The second part of the present systematic review deals with the use of topical antibiotics in the prevention of endophthalmitis. Surveys have shown that nearly all surgeons prescribe topical antibiotics to be administered after cataract surgery (Rosha et al. 2006; Chang et al. 2007; Pick et al. 2008). In theory, topical antibiotics may work by reducing the number of bacteria on the conjunctiva, thus lowering the risk of intraocular contamination either during surgery or through a leaking wound postoperatively. Three days of topical antibiotic treatment reduces the number of positive conjunctival samples by approximately 50% (Inoue et al. 2008; He et al. 2009). In other words, even after several days of antibiotic treatment, a high number of bacteria remain on the conjunctiva lowering the theoretical rationale for topical antibiotic prophylaxis. Topical antibiotic therapy was not found to lower the rate of endophthalmitis in the ESCRS study (ESCRS Endophthalmitis Study Group 2007) nor in a retrospective Norwegian study (Råen et al. 2013). Unnecessary antibiotic therapy carries a risk of selecting drug‐resistant bacterial strains. An American study found that five of 31 endophthalmitis cases treated with perioperative gatifloxacin or moxifloxacin were resistant to gatifloxacin and moxifloxacin (Deramo et al. 2006). We did not find a protective effect of topical antibiotics. In addition, we did not find evidence that postoperative use of topical antibiotics increases the risk of endophthalmitis as has been described after anti‐VEGF injections (Cheung et al. 2012; Storey et al. 2014).
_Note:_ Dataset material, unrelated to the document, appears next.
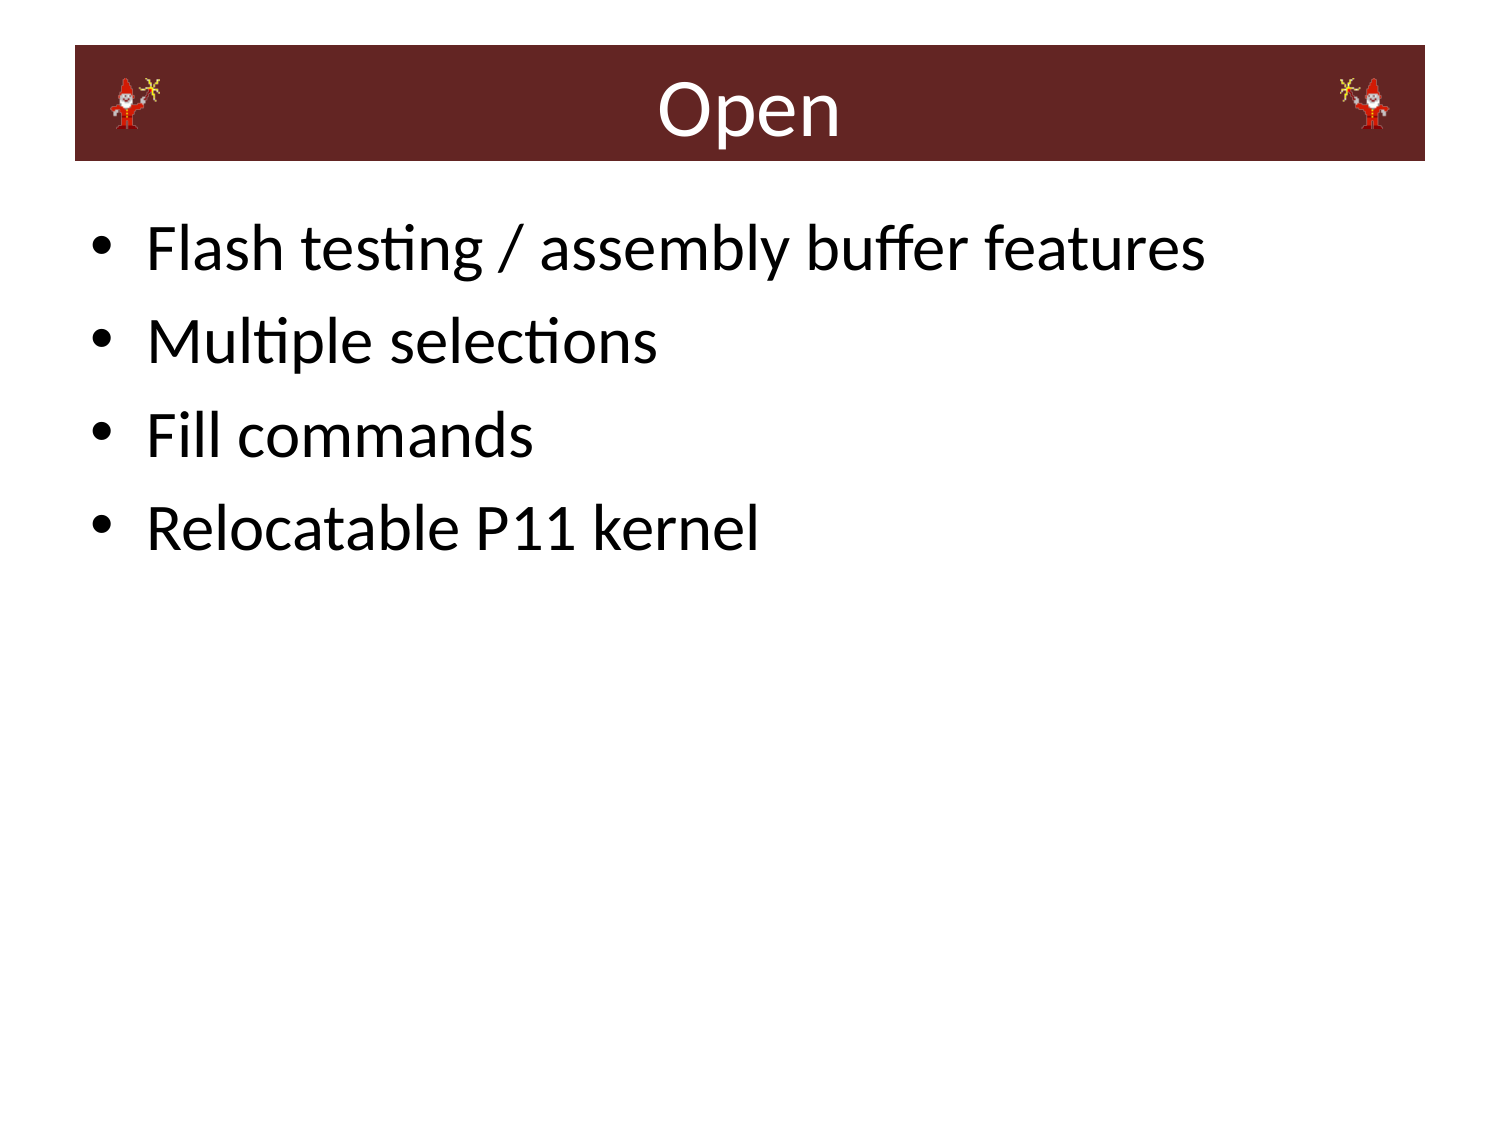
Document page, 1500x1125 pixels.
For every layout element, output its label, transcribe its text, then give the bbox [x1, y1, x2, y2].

Conclusions and recommendations
In conclusion, we found strong and consistent evidence that intracameral cefuroxime administered at the conclusion of cataract surgery significantly lowers the risk of endophthalmitis. Two to four cases of endophthalmitis per 1000 surgeries can be avoided if surgeons adopt the use of intracameral cefuroxime and the authors of the review strongly recommend its use. We could not find any evidence that topical antibiotic treatment after cataract surgery lowers the risk of endophthalmitis. As there is no documented effect of topical antibiotic treatment and its use may be associated with concern for selection of resistant bacterial strains, we cannot recommend using it.
Supporting information
The authors would like to thank information specialist Birgitte Holm Petersen at the Danish Health and Medicines Authority for assistance in the literature search. The study was initiated and financed by the National Danish Health and Medicines Authority.